### Supplied passage ###

Sure. Yes. We are certainly tracking it and they attributed about $800,000 to the quarter. .
Okay. Perfect. And then just last question for me.
What was the delta or the benefit of the lower performance based comp that you referenced in the quarter?.
Sure. So really a combination of incentives to -- our incentive accruals really for both our sales teams as well as our corporate teams. So unfortunately we are not hitting some of our overall top line plans and so we brought some of those accruals down in the quarter.
It would benefit in the third quarter I'd say versus a year ago was about $0.5 million versus the second quarter it was a couple hundred thousand dollar. So not dramatic, not huge dollars but it did impact the quarter from an overall operating income standpoint. .
If I could also add to that. One of the things that are sort of a core tenet of how we operate is deeply in alignment. So we are aligned on sales growth, all the executives in the company, it is a very large number of people out of next year down aligned around sales growth and growth in EBITDA.
And at this time last year we and I believe in the industry were little bit optimistic that 2016 was going to stabilize and get a better. That currently didn't materialize but at this time last year we were far more optimistic than it all turned out.
So it didn't feel like we had unreasonable goals and yet the market has been softer than any of us had anticipated and so with that commitment around alignment this is what happen when you miss even by a bit. .
And we will take our next question from Ryan Cieslak with KeyBanc Capital. Please go ahead..
Hey, good morning, guys. Nice quarter.
I wanted to just first dive a little bit back into the sales trends in the quarter and ask in a different way, is it fair to say that the way that the quarter ended that sales was better than your expectations? And then two, maybe talk a little bit about what you are seeing, it sounds like the commentaries certainly were the better than what you guys has sounded like in the past and I know there has been some fits and starts through the year but, Mike, is it fair to say that there is something that's different over the last couple of months that gives you greater confidence that at the very least we stabilize if not maybe starting to see some improvement?.
Let me comment on both parts. First, the question is it better than we had planned. At this point last year when we were doing the planning on the quarterly and monthly basis, I'd say it is not better than we planned. It is better than it had been previously but it was still below our aspirations the ones we set in November of 2015.
It just stabilizing of this lower level and improving slightly versus again 2015. Relative to what we are seeing out there, again it is kind of broad based with 70,000 customers we are still shipping to 30,000 unique ships to locations per month, so those trends are kind of the same.
What might be happening out there, again, lot of little incremental basis is the idea that just considering that we are a small quantity consumable business with even a little movement we start selling more line items albeit the number of the dollars per line item are still below where they had been in like 2014 and 2015 so for broad based. .
Yes. I'd just add to that Ryan that through the quarter and I'd say even sequentially within the quarter I comment earlier about some of the trends that we are seeing in the oil and gas segment. But also our Kent business continues to grow and really driven by the relationships that we have with many of our strategic customers.
And then the other piece is our government business which we highlighted in our comments, is been positive as well. So in particularly in the state and local opportunities, it seems like we are continuing to make some nice penetration into those opportunities. .
Yes.

###

Written problem 1>
According to the transcript, how many customers does the company have?
The transcript and the records below are unrelated to each other.

### Supplied entries ###

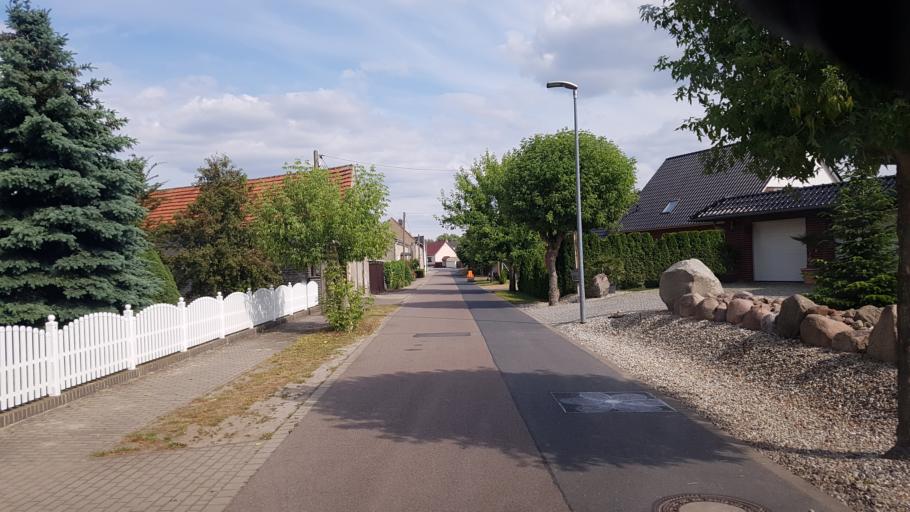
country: DE
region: Brandenburg
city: Herzberg
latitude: 51.7616
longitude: 13.2511
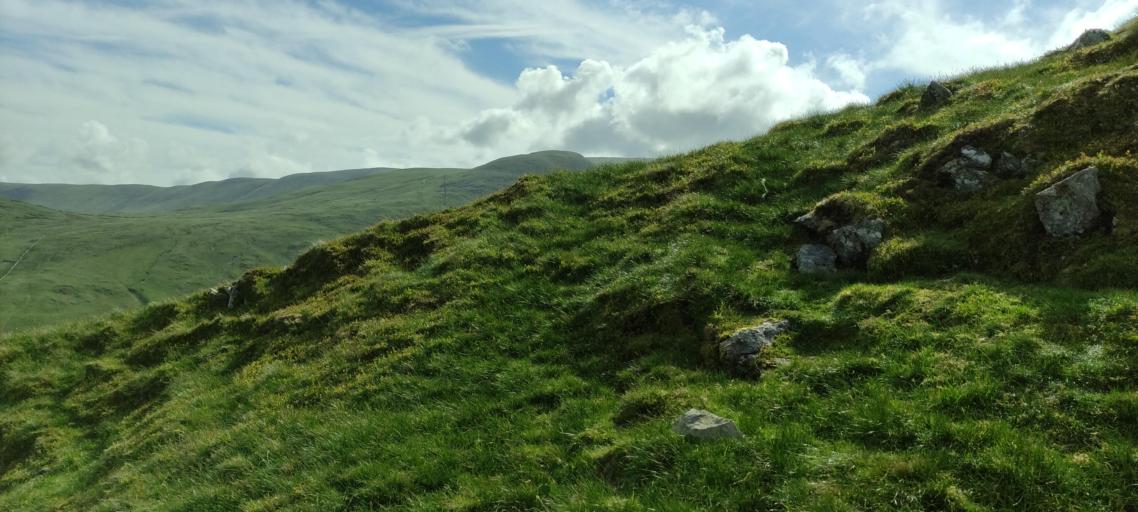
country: GB
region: England
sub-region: Cumbria
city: Ambleside
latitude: 54.5037
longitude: -2.8909
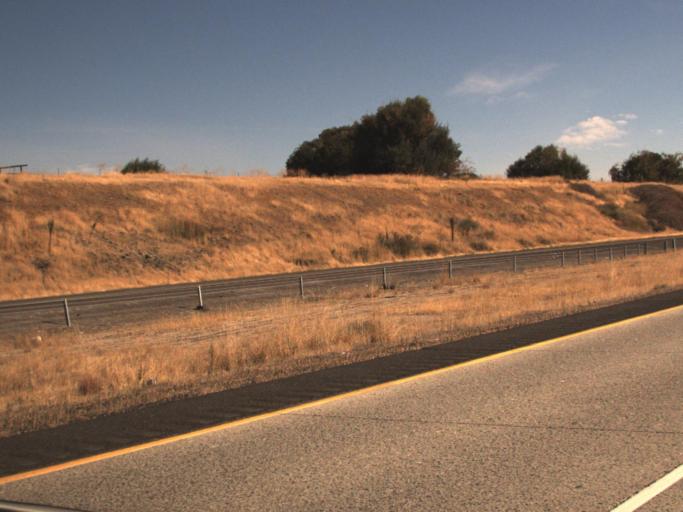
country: US
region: Washington
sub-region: Benton County
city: Prosser
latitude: 46.2284
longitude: -119.8040
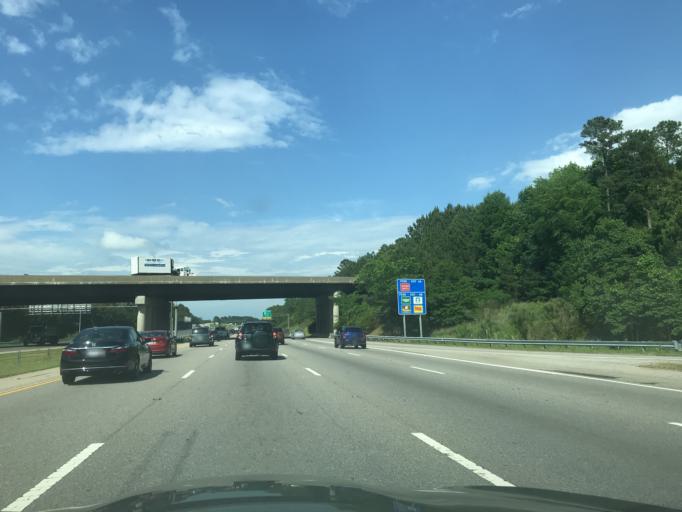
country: US
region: North Carolina
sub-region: Wake County
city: Morrisville
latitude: 35.8980
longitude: -78.7853
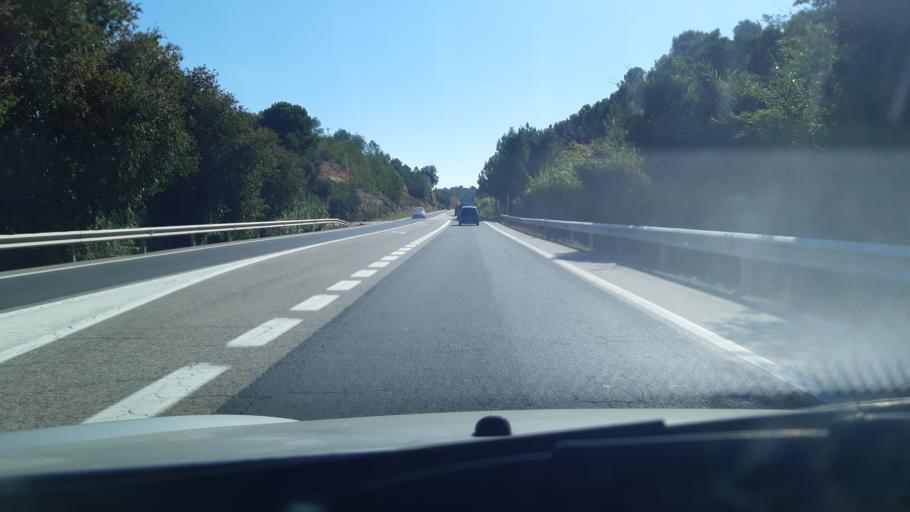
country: ES
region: Catalonia
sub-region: Provincia de Tarragona
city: Tivenys
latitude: 40.8903
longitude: 0.4904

###

Written problem 2>
Render the records as a JSON list of strings, one string per line, starting with the line that contains "longitude: 13.2511" and going on through the line that contains "region: North Carolina". Leave out blank lines and the picture lines.

Written response 1>
70,000 customers.

Written response 2>
[
  "longitude: 13.2511",
  "country: GB",
  "region: England",
  "sub-region: Cumbria",
  "city: Ambleside",
  "latitude: 54.5037",
  "longitude: -2.8909",
  "country: US",
  "region: Washington",
  "sub-region: Benton County",
  "city: Prosser",
  "latitude: 46.2284",
  "longitude: -119.8040",
  "country: US",
  "region: North Carolina"
]